As we headed into trial in March, we entered what fighters call the “deep water” of the later rounds, where you find out if you’ve done the training and got the heart to go the distance. We had to dig really deep. Even though we’d rocked National City badly, and even though we had right on our side, going up against the government in a property rights case is always a long shot.

Trial was nothing short of an ordeal for IJ’s five-person crew: the two of us, Staff Attorneys Dan Alban and Doran Arik, and Paralegal Kyndra Griffin. We also had amazing help from our local counsel, Rich Segal, Brian Martin and Nate Smith of Pillsbury Winthrop. We spent weeks in San Diego working virtually around the clock. There were lots of opportunities to quit, to cut corners, to give just enough instead of giving our best, but no one faltered in the face of intense stress, the expectations of our clients, the importance of the rights we were fighting for and the loneliness we all felt for our loved ones back home. We had to solve small problems on the fly and make split-second decisions during trial that could cost us everything if not correct, but time and again the entire team did what it took to take the CYAC’s fight to the city.

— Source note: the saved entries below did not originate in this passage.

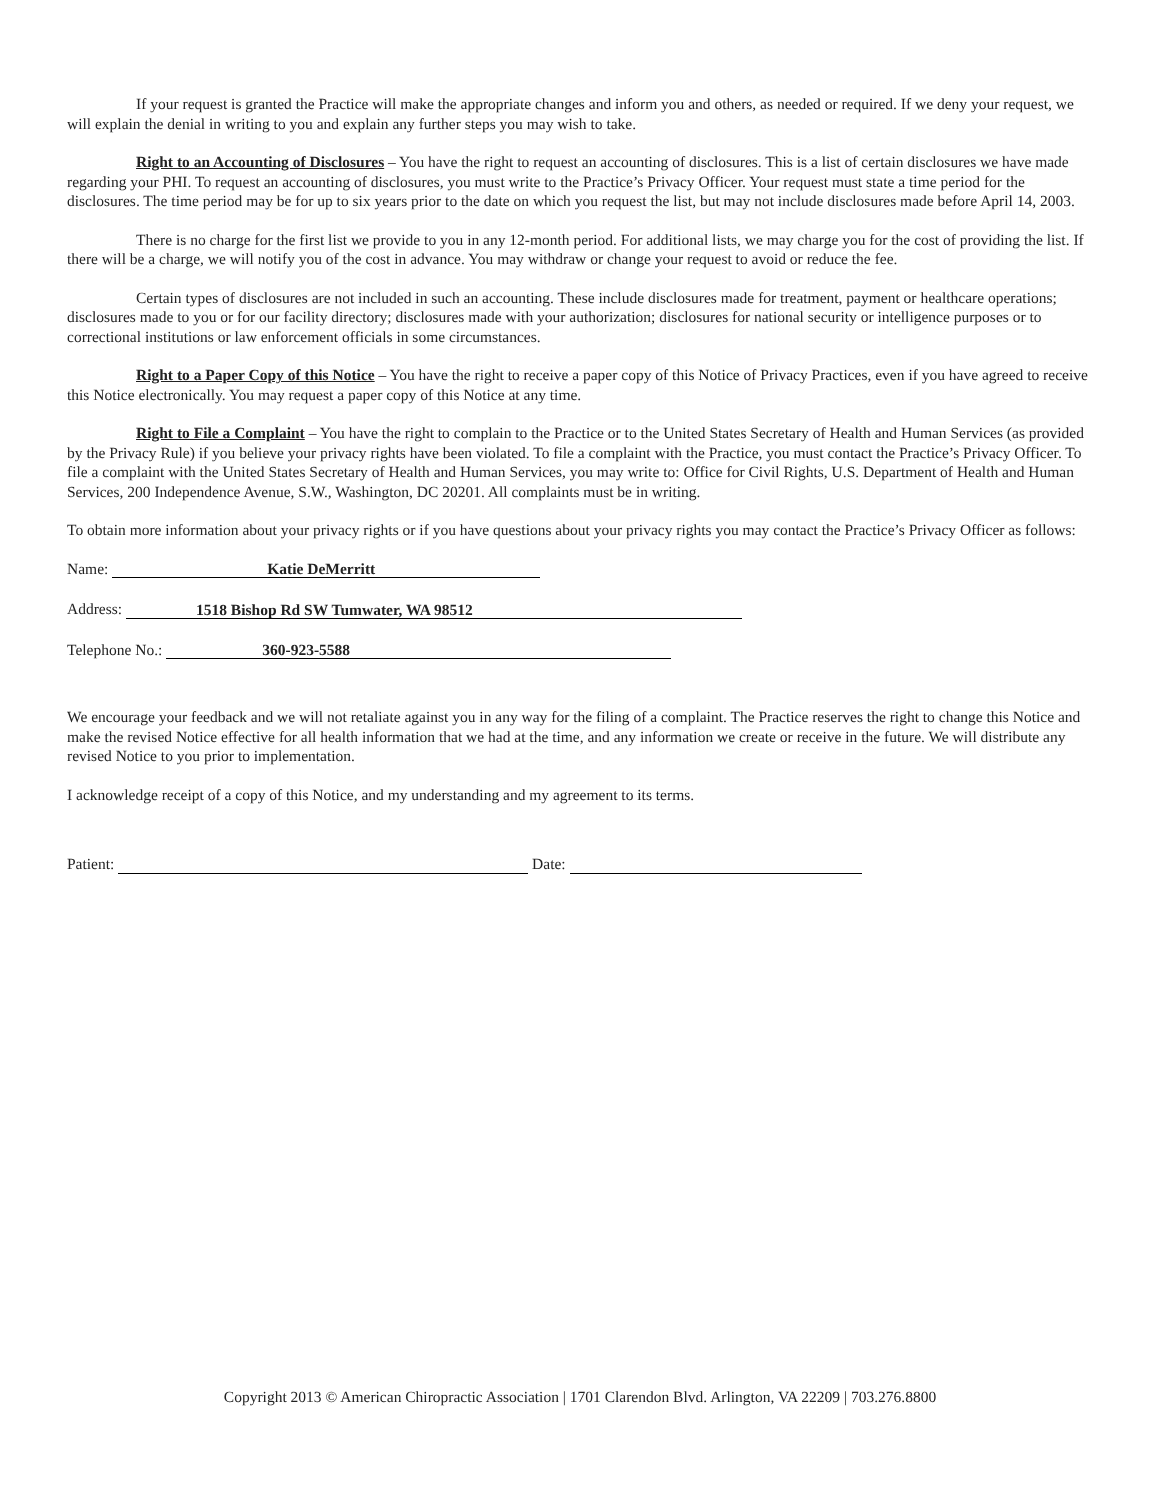If your request is granted the Practice will make the appropriate changes and inform you and others, as needed or required. If we deny your request, we will explain the denial in writing to you and explain any further steps you may wish to take.
Right to an Accounting of Disclosures – You have the right to request an accounting of disclosures. This is a list of certain disclosures we have made regarding your PHI. To request an accounting of disclosures, you must write to the Practice’s Privacy Officer. Your request must state a time period for the disclosures. The time period may be for up to six years prior to the date on which you request the list, but may not include disclosures made before April 14, 2003.
There is no charge for the first list we provide to you in any 12-month period. For additional lists, we may charge you for the cost of providing the list. If there will be a charge, we will notify you of the cost in advance. You may withdraw or change your request to avoid or reduce the fee.
Certain types of disclosures are not included in such an accounting. These include disclosures made for treatment, payment or healthcare operations; disclosures made to you or for our facility directory; disclosures made with your authorization; disclosures for national security or intelligence purposes or to correctional institutions or law enforcement officials in some circumstances.
Right to a Paper Copy of this Notice – You have the right to receive a paper copy of this Notice of Privacy Practices, even if you have agreed to receive this Notice electronically. You may request a paper copy of this Notice at any time.
Right to File a Complaint – You have the right to complain to the Practice or to the United States Secretary of Health and Human Services (as provided by the Privacy Rule) if you believe your privacy rights have been violated. To file a complaint with the Practice, you must contact the Practice’s Privacy Officer. To file a complaint with the United States Secretary of Health and Human Services, you may write to: Office for Civil Rights, U.S. Department of Health and Human Services, 200 Independence Avenue, S.W., Washington, DC 20201. All complaints must be in writing.
To obtain more information about your privacy rights or if you have questions about your privacy rights you may contact the Practice’s Privacy Officer as follows:
Name: Katie DeMerritt
Address: 1518 Bishop Rd SW Tumwater, WA 98512
Telephone No.: 360-923-5588
We encourage your feedback and we will not retaliate against you in any way for the filing of a complaint. The Practice reserves the right to change this Notice and make the revised Notice effective for all health information that we had at the time, and any information we create or receive in the future. We will distribute any revised Notice to you prior to implementation.
I acknowledge receipt of a copy of this Notice, and my understanding and my agreement to its terms.
Patient: Date:
Copyright 2013 © American Chiropractic Association | 1701 Clarendon Blvd. Arlington, VA 22209 | 703.276.8800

With the roar of the crowd behind us (our side of the courtroom was packed every day, while National City had no one), we delivered our closing arguments in a flurry of body blows, upper cuts and crosses that left National City in a heap on the canvas. The judge agreed, ruling that National City violated state redevelopment law, the U.S. Constitution and the California Public Records Act. The entire 692-property eminent-domain zone was struck down.

There were two notable firsts in our victory. This was the first decision applying the reforms that California passed as part of the property rights reform movement that IJ spearheaded following the infamous Kelo decision. Our win confirmed that California property owners have heightened protection against bogus blight designations. This was also the first decision clearly holding that documents produced by government contractors—in this case, private blight consultants—were public records subject to disclosure under the Public Records Act.

So IJ and the CYAC are excited to give a big “Yo Adrian” to property owners across California. And if National City wants a rematch in the Court of Appeal, we have only three words for them: Bring it on.

Jeff Rowes and Dana Berliner are IJ senior attorneys.